Binomial Theorem is Chapter 7 of CBSE Class 11 Maths — the elegant shortcut for expanding expressions like (a + b)⁵ without multiplying the bracket out five times. Instead of grinding through tedious algebra, you use a single formula built on binomial coefficients (nCr) and Pascal’s triangle. Master it and questions on the general term, middle term, and “term independent of x” become almost mechanical.
By the end of these notes you will be able to expand any (a + b)ⁿ for a positive integer n, write down the general term Tᵣ₊₁ instantly, locate the middle term, find the coefficient of a particular power, identify the term independent of x, and pin down the greatest binomial coefficient. This chapter carries roughly 5–6 marks in boards and is a guaranteed scorer in JEE — pure pattern, very little to memorise.
Table of Contents
- Key Concepts — Binomial theorem, Pascal’s triangle, general term, middle term, independent term, greatest coefficient
- Weightage in Board & Entrance Exams
- Important Formulae & Definitions
- Solved Examples
- Important Questions for Board Exams
- Quick Revision Points
Key Concepts
1. What is a Binomial?
A binomial is an algebraic expression with exactly two terms, such as (a + b), (x − 2), or (2x + 3y). The Binomial Theorem gives a quick rule to expand any positive integral power of a binomial, like (a + b)ⁿ, without repeated multiplication.
For small powers you already know the pattern: (a + b)² = a² + 2ab + b² and (a + b)³ = a³ + 3a²b + 3ab² + b³. The theorem generalises this to any n.

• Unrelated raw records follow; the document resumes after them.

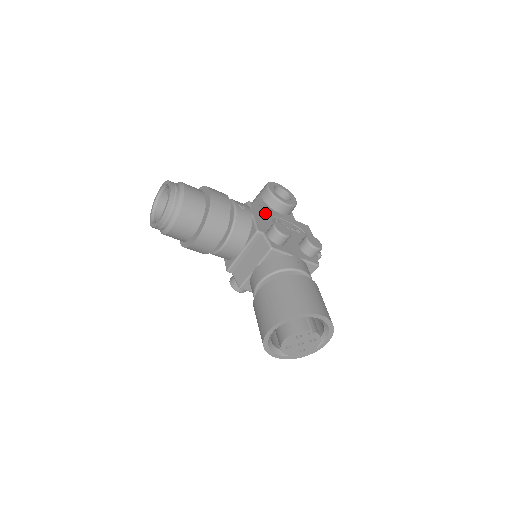
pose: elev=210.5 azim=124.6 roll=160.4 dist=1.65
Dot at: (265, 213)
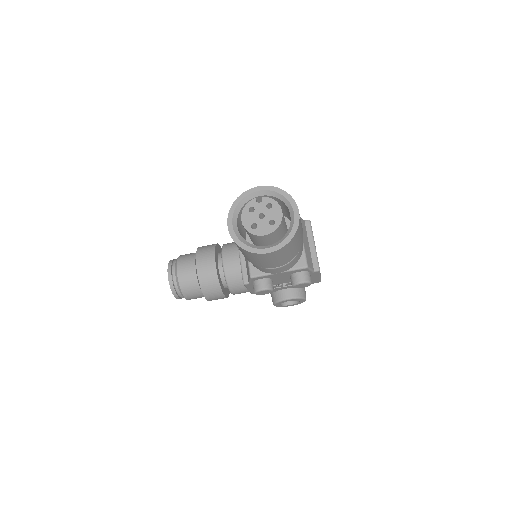
Dot at: occluded
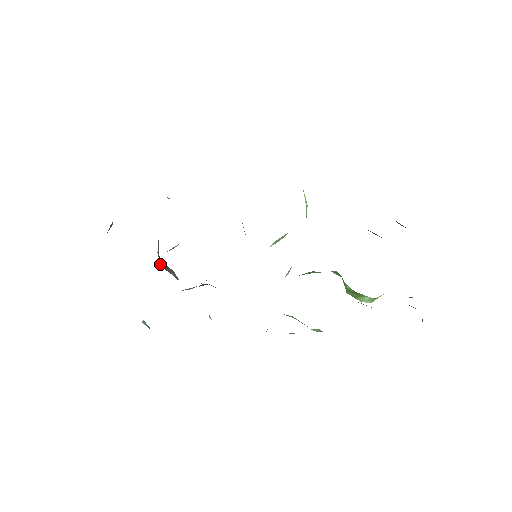
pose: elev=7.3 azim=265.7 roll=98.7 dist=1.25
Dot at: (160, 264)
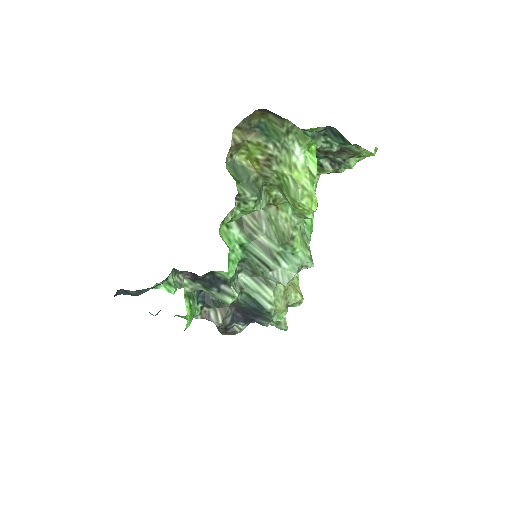
Dot at: occluded
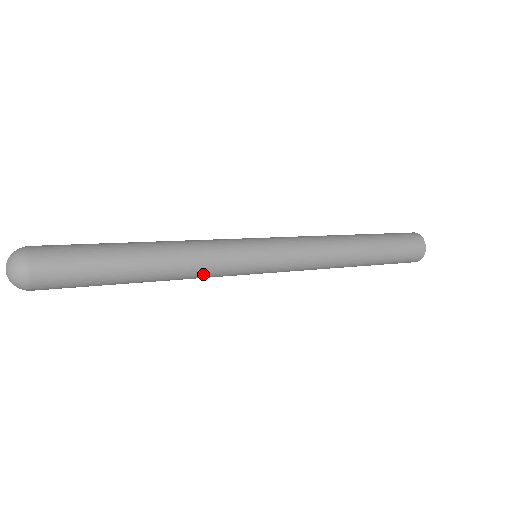
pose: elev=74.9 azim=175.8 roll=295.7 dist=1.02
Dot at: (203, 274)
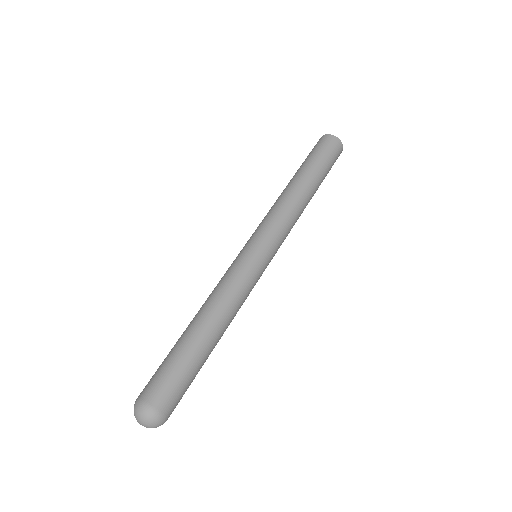
Dot at: occluded
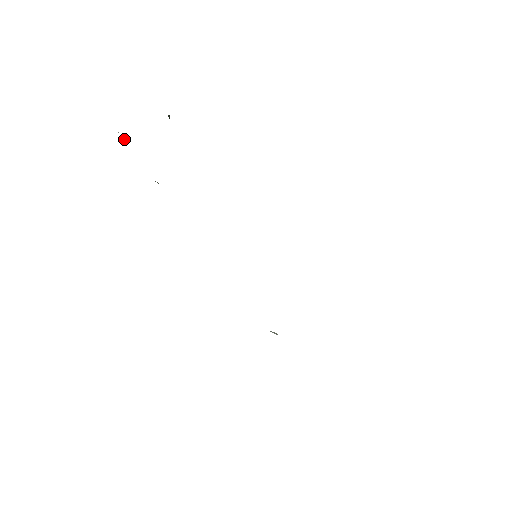
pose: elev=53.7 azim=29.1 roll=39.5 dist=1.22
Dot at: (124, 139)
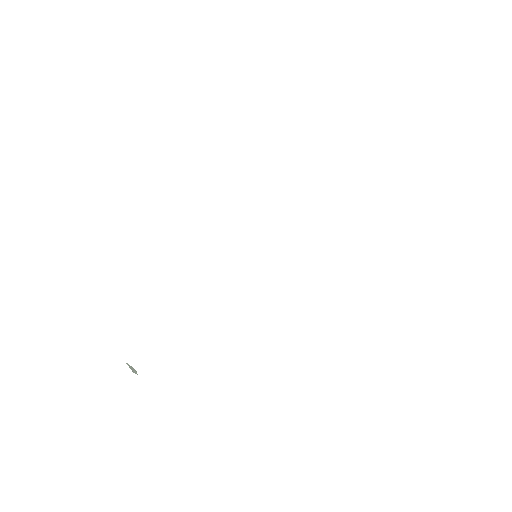
Dot at: occluded
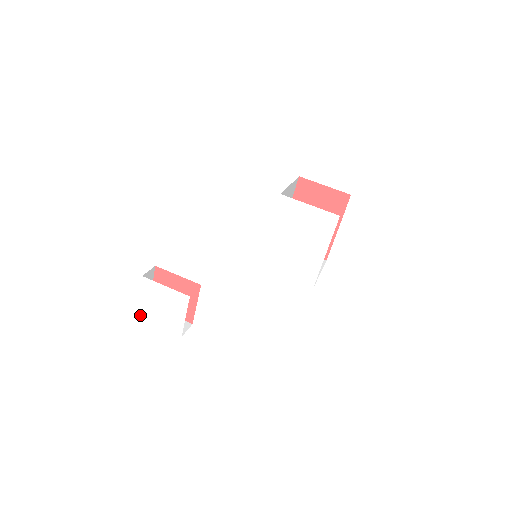
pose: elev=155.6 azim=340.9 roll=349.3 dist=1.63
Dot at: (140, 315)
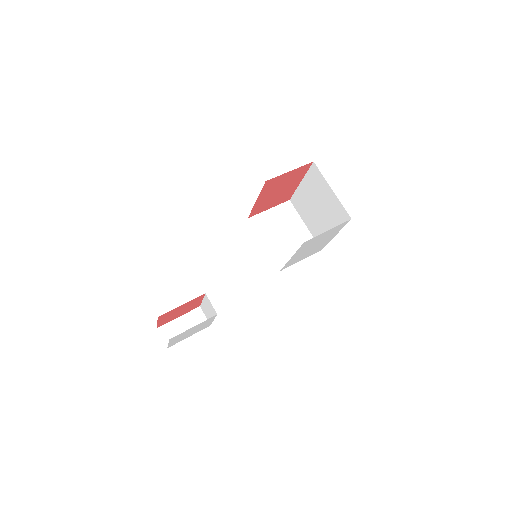
Dot at: (170, 346)
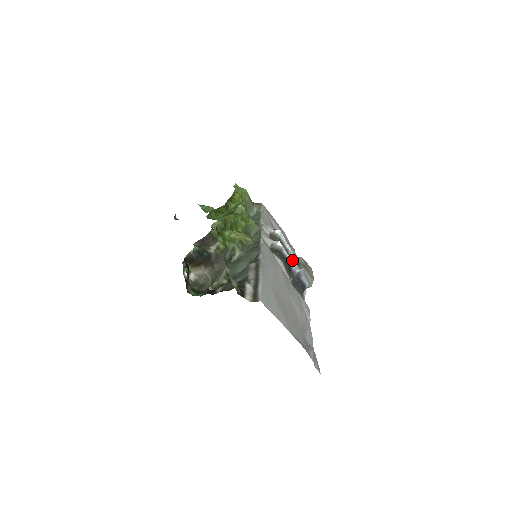
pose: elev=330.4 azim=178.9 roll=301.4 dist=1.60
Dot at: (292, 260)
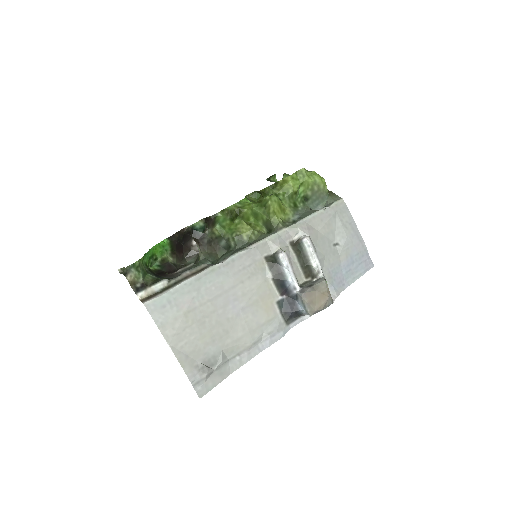
Dot at: (316, 277)
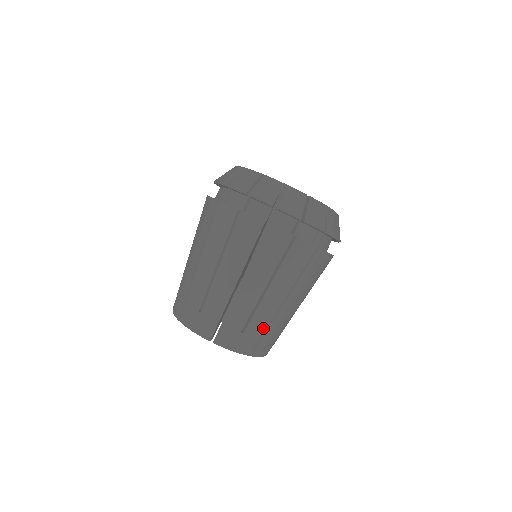
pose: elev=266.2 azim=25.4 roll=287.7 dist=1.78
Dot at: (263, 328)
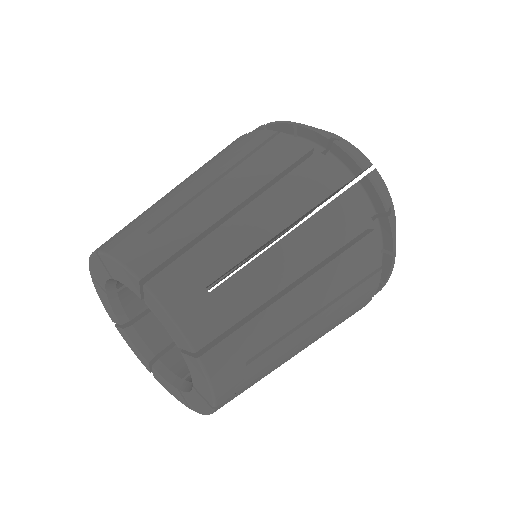
Dot at: (245, 308)
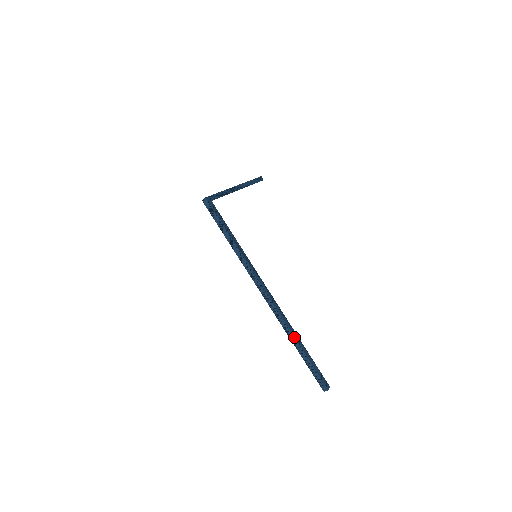
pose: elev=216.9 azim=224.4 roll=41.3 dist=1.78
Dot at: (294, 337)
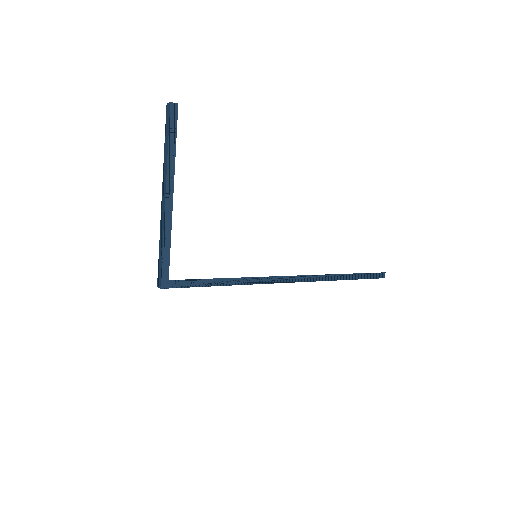
Dot at: occluded
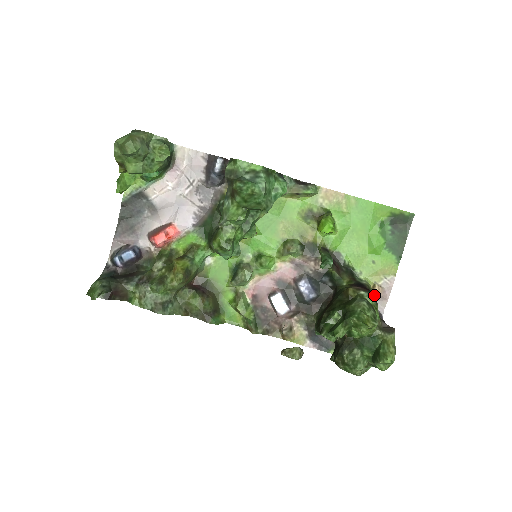
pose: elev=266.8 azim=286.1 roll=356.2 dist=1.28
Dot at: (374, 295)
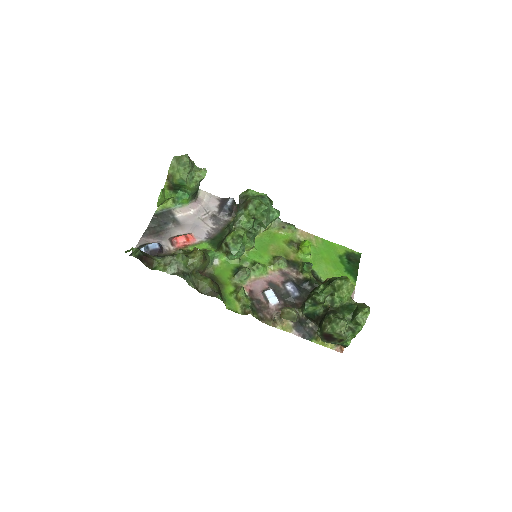
Dot at: occluded
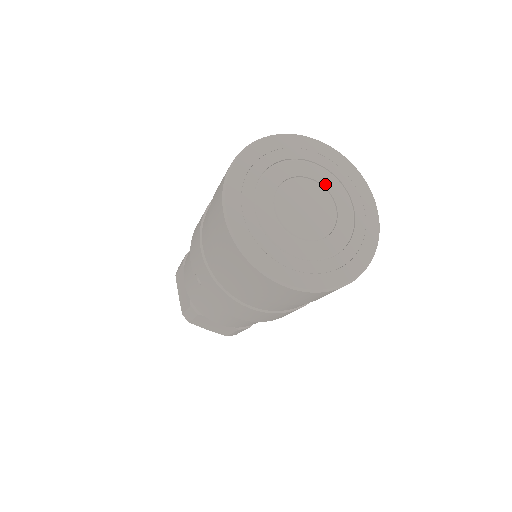
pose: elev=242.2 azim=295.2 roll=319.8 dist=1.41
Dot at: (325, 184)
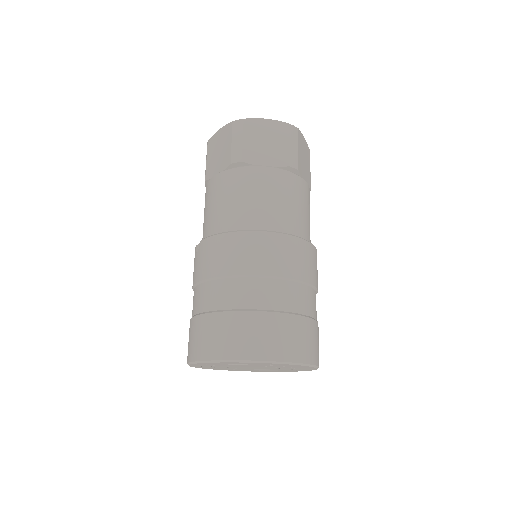
Dot at: (282, 368)
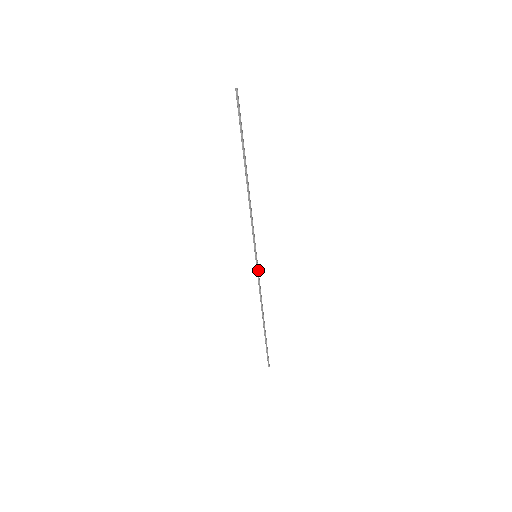
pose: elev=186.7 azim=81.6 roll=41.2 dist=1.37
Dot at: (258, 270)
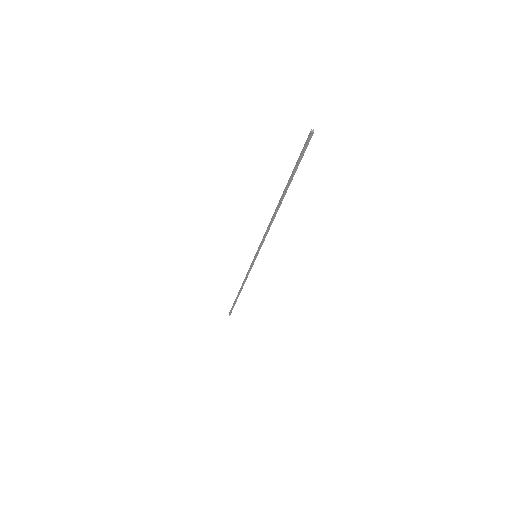
Dot at: (253, 264)
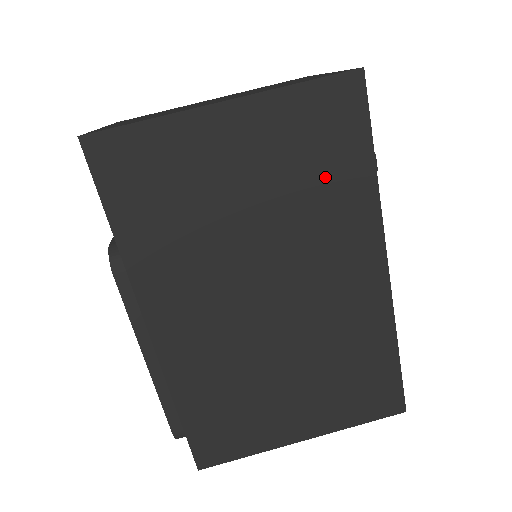
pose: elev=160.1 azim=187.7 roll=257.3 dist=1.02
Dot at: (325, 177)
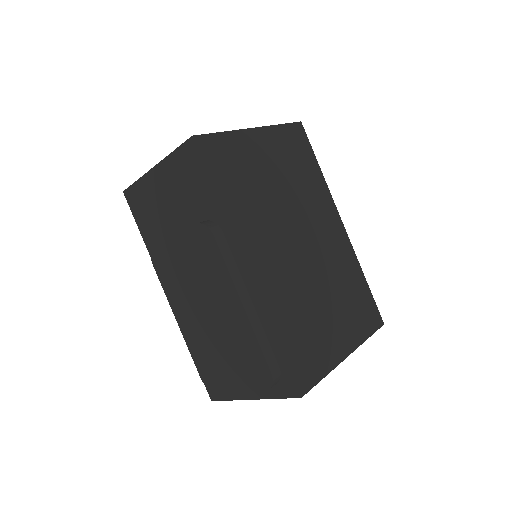
Dot at: (304, 172)
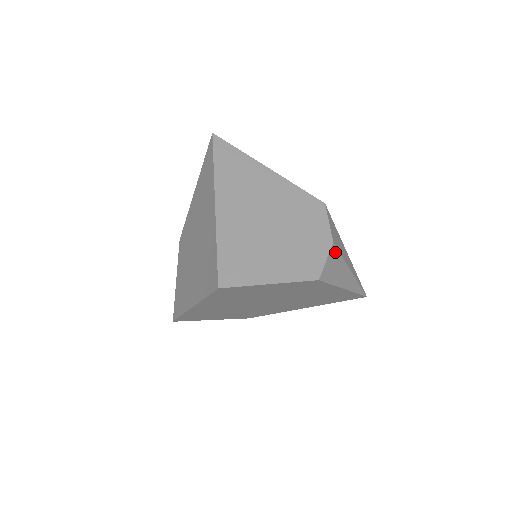
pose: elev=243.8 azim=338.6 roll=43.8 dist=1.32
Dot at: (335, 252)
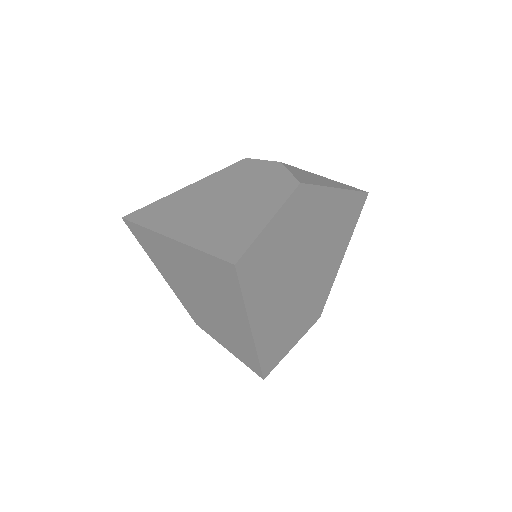
Dot at: (291, 168)
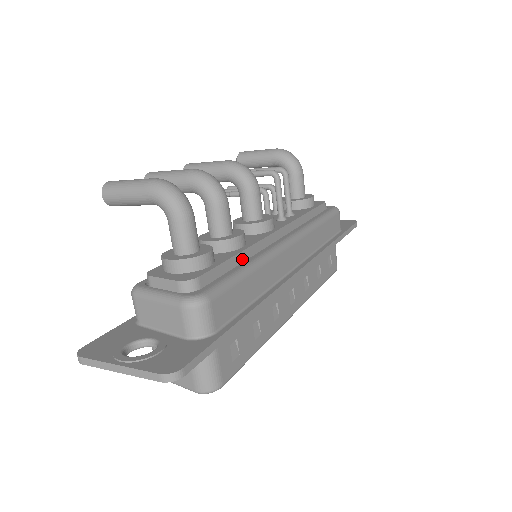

2. Binomial Theorem for a Positive Integral Index
For any positive integer n, the expansion of (a + b)ⁿ is the sum of (n + 1) terms, each carrying a binomial coefficient nCr.
(a + b)ⁿ = nC₀ aⁿ + nC₁ aⁿ⁻¹b + nC₂ aⁿ⁻²b² + … + nCₙ bⁿ
In compact summation form:
(a + b)ⁿ = Σ nCr · aⁿ⁻ʳ · bʳ (r = 0 to n)
where nCr = n! / [r!(n − r)!] is the binomial coefficient.
3. Observations from the Expansion
- The total number of terms is (n + 1).
- The power of a decreases from n to 0, while the power of b increases from 0 to n.
- In every term, the sum of the exponents of a and b is always n.
- The binomial coefficients nC₀, nC₁, …, nCₙ are equidistant from the ends and equal (since nCr = nCₙ₋ᵣ).
Useful Special Cases
- (1 + x)ⁿ = nC₀ + nC₁x + nC₂x² + … + nCₙxⁿ
- (a − b)ⁿ = nC₀ aⁿ − nC₁ aⁿ⁻¹b + nC₂ aⁿ⁻²b² − … + (−1)ⁿ nCₙ bⁿ (signs alternate).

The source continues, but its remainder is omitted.